### Task prompt
From the entries that follow, copy every line with the word "json".

** Opening Material provided block **

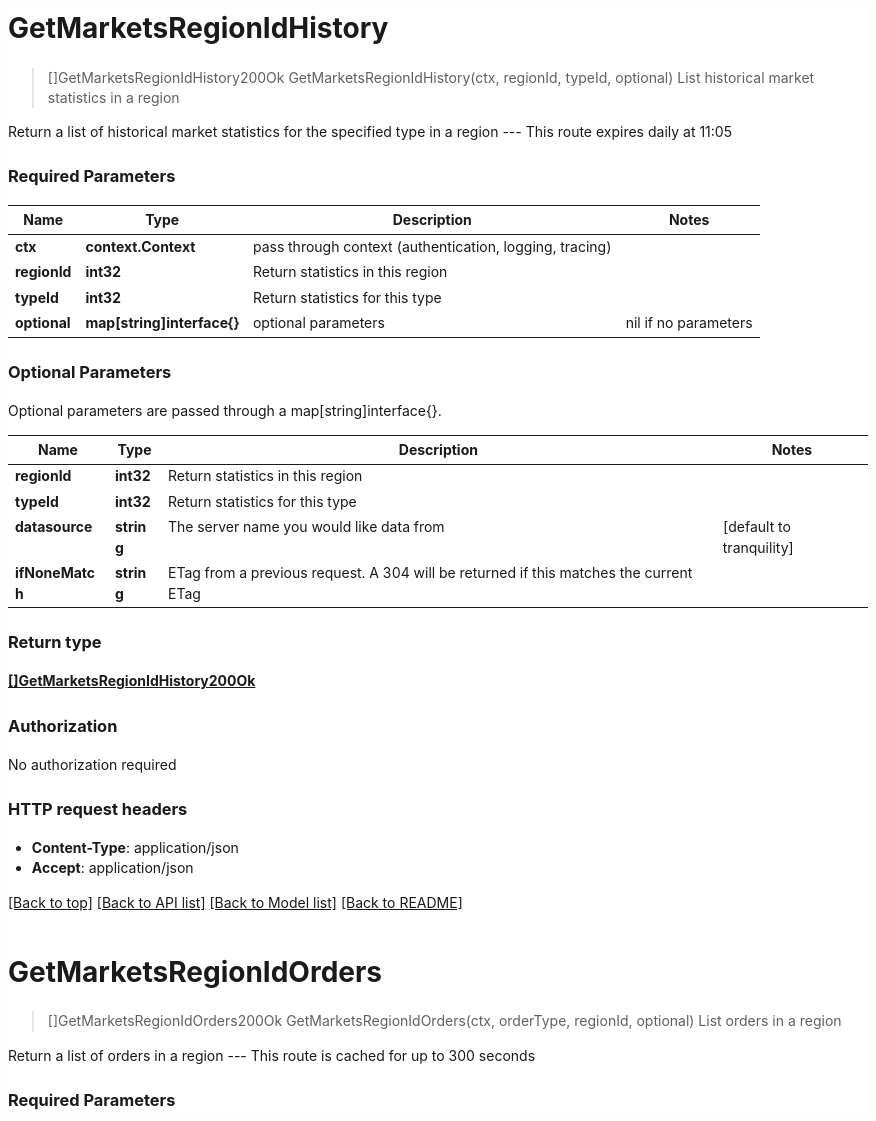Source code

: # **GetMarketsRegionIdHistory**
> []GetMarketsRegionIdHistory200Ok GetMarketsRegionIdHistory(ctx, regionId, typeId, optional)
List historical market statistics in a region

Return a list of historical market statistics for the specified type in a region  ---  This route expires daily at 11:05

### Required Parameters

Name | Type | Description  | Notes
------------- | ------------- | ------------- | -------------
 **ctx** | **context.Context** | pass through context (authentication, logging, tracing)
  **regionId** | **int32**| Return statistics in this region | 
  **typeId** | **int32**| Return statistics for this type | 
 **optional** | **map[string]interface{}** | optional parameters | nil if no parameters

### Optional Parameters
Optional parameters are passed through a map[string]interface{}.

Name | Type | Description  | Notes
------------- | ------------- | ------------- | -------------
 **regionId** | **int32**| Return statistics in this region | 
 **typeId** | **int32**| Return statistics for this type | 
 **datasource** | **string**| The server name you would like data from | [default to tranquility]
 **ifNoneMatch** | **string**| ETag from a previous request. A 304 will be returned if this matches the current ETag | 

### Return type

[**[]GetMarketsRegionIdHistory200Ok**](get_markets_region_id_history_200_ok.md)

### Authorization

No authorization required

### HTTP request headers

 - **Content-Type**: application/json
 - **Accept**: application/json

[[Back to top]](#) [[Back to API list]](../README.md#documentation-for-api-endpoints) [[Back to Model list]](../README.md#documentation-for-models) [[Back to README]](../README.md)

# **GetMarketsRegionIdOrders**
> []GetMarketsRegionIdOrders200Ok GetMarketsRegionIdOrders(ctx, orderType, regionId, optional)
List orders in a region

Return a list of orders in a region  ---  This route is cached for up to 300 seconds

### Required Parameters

** Closing Material provided block **
** Opening Material provided block **

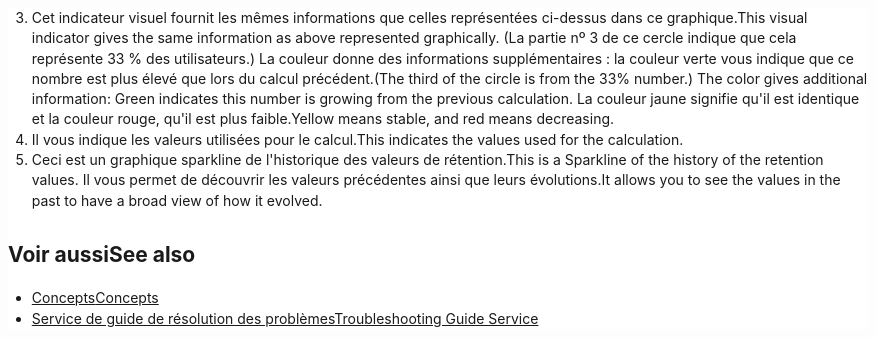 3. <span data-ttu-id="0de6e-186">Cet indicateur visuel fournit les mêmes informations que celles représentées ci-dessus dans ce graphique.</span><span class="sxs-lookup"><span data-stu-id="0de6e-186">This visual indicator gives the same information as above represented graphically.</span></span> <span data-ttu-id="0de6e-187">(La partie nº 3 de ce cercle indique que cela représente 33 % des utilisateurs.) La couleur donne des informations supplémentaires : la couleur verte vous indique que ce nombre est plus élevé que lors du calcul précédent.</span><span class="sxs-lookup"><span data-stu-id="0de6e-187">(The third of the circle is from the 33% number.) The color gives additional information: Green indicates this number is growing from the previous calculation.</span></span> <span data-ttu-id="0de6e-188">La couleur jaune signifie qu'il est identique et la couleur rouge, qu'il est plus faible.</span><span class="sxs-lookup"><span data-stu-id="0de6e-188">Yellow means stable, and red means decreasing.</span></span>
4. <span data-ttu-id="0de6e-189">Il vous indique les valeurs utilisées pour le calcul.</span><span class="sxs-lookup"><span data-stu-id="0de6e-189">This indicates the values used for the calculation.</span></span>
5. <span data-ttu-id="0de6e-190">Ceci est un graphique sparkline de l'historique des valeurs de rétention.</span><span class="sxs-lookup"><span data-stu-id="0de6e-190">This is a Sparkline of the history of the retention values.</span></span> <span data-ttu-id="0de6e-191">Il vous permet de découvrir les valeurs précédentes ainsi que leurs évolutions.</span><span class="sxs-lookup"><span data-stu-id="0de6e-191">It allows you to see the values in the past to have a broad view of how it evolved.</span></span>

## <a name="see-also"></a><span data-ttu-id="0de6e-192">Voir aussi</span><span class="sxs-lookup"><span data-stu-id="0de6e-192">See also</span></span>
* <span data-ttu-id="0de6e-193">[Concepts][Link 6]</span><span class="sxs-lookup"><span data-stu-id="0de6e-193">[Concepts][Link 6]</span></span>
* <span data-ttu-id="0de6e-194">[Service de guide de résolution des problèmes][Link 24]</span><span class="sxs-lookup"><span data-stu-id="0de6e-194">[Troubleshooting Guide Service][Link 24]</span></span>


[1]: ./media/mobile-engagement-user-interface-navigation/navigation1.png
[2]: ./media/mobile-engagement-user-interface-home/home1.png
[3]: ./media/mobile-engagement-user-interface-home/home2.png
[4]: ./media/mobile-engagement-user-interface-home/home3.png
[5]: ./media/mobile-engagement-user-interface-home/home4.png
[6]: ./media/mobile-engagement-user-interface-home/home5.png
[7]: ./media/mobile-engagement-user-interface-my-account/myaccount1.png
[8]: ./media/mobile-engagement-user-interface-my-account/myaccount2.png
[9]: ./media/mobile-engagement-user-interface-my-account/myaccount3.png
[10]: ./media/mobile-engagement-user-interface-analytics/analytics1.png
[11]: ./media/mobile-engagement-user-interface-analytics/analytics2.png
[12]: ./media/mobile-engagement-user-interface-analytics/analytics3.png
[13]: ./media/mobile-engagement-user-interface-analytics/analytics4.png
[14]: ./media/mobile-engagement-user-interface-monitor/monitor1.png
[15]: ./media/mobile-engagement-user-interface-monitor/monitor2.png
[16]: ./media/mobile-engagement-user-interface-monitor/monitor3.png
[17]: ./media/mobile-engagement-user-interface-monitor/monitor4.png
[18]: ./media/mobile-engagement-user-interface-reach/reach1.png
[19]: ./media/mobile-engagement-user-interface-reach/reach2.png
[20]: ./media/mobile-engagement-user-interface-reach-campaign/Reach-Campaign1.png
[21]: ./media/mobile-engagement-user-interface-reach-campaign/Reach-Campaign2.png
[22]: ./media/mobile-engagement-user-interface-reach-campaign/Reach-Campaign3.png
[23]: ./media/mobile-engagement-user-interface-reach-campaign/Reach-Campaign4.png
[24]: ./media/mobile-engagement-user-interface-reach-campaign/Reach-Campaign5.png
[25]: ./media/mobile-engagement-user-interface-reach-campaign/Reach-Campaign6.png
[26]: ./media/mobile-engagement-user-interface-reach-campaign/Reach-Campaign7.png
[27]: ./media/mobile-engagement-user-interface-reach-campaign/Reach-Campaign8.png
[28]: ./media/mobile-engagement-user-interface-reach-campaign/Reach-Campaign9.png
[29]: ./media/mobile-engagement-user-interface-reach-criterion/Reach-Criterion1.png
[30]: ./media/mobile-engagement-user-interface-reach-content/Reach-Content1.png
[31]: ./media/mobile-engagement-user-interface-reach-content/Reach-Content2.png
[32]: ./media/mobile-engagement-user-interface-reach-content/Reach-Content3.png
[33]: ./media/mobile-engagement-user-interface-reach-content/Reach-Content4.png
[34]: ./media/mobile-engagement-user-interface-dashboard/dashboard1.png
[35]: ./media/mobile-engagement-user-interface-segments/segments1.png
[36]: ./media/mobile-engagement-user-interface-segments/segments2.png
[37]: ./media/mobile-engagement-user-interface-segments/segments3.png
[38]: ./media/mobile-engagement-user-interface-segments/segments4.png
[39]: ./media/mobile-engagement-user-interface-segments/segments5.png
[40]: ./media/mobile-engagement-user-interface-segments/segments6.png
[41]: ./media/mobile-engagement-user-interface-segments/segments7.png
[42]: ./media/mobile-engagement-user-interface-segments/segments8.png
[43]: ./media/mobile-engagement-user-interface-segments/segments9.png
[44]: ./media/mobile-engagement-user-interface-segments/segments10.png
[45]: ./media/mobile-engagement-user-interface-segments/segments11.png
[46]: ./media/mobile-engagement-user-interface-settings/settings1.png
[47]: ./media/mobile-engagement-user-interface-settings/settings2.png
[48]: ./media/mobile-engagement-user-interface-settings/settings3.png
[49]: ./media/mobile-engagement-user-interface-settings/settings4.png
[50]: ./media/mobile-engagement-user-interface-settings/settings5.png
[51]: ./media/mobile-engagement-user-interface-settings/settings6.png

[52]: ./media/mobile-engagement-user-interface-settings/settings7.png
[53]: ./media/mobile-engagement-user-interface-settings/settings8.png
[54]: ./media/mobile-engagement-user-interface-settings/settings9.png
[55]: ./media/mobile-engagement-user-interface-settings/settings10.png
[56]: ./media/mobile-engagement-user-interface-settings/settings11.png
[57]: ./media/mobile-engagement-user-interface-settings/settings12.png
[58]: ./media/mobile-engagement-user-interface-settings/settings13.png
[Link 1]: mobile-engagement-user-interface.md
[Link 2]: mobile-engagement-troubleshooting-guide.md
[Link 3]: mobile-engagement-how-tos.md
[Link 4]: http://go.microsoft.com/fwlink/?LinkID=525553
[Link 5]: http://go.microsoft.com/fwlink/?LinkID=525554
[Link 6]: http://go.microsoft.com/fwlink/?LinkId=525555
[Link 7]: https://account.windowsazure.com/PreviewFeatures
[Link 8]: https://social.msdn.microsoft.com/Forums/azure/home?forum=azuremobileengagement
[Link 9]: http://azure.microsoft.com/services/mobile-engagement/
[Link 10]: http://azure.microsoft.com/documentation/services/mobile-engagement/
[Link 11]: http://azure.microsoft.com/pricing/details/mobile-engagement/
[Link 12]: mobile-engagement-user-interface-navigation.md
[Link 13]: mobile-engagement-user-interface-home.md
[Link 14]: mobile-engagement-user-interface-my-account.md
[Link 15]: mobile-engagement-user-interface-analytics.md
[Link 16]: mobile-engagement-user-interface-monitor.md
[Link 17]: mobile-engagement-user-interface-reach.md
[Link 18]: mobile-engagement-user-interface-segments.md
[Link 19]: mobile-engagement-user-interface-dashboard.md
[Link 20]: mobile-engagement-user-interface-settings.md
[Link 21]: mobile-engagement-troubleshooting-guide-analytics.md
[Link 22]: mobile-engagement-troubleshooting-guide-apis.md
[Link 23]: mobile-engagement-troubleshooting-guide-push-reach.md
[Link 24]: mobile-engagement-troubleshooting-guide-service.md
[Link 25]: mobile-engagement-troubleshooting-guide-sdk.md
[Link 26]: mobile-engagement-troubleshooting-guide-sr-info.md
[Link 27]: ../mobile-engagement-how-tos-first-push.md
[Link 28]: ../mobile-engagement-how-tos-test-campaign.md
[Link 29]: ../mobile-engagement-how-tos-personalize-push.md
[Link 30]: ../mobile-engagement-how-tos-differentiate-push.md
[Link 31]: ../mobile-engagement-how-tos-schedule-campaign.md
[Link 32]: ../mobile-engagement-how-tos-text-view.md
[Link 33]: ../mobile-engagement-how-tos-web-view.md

** Closing Material provided block **

### Response to this task
 - **Content-Type**: application/json
 - **Accept**: application/json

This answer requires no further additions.